» What you have to do: Would you return each entry exactly as written, omitting any pictures?

+-------+

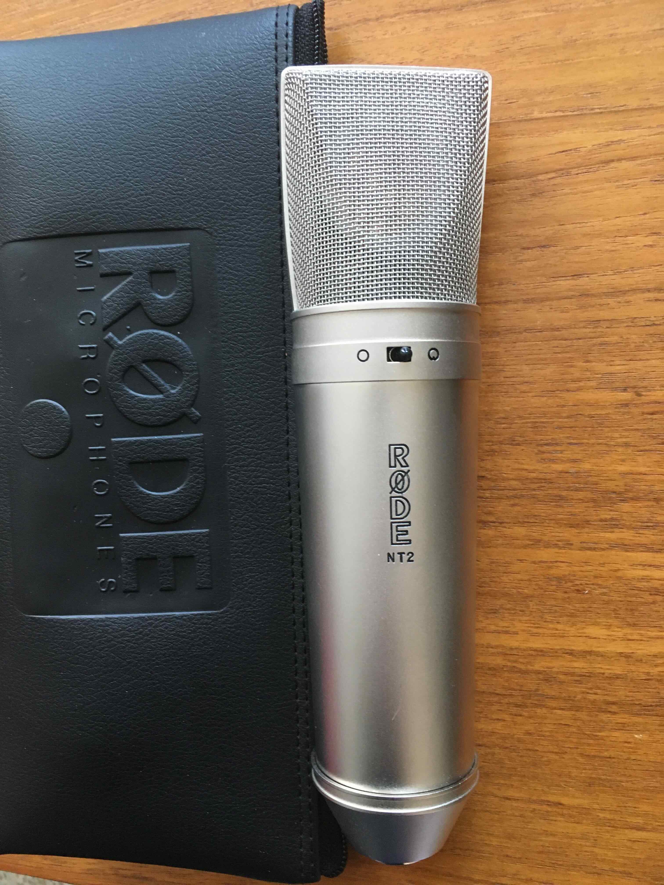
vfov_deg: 61.7
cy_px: 442
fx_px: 742
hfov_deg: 48.2
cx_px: 332
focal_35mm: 29
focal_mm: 4.15
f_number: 2.2
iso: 200
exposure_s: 1/20
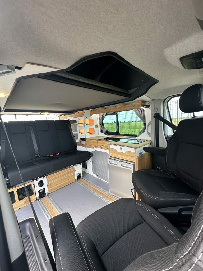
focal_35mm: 14
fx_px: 109
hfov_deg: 85.7
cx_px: 102
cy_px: 136
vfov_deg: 102.1
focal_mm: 2.22
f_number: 2.2
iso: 80
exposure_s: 1/99
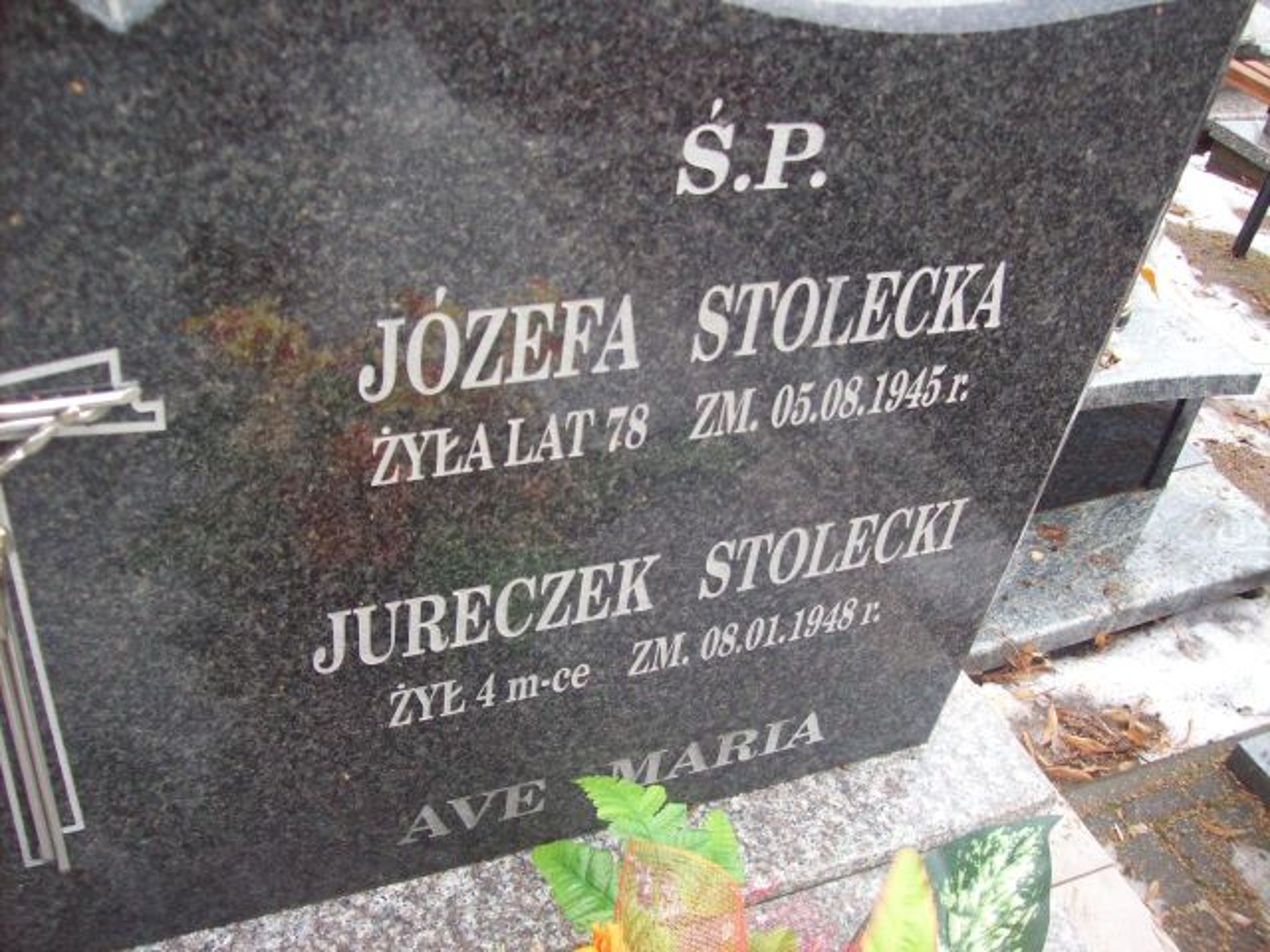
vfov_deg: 39.7
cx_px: 635
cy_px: 476
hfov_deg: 51.4
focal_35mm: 36
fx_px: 1321
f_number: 2.7
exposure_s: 1/141
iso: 200
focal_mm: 6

+-------+

» Solution for this task:
vfov_deg: 61.7
cy_px: 442
fx_px: 742
hfov_deg: 48.2
cx_px: 332
focal_35mm: 29
focal_mm: 4.15
f_number: 2.2
iso: 200
exposure_s: 1/20
focal_35mm: 14
fx_px: 109
hfov_deg: 85.7
cx_px: 102
cy_px: 136
vfov_deg: 102.1
focal_mm: 2.22
f_number: 2.2
iso: 80
exposure_s: 1/99
vfov_deg: 39.7
cx_px: 635
cy_px: 476
hfov_deg: 51.4
focal_35mm: 36
fx_px: 1321
f_number: 2.7
exposure_s: 1/141
iso: 200
focal_mm: 6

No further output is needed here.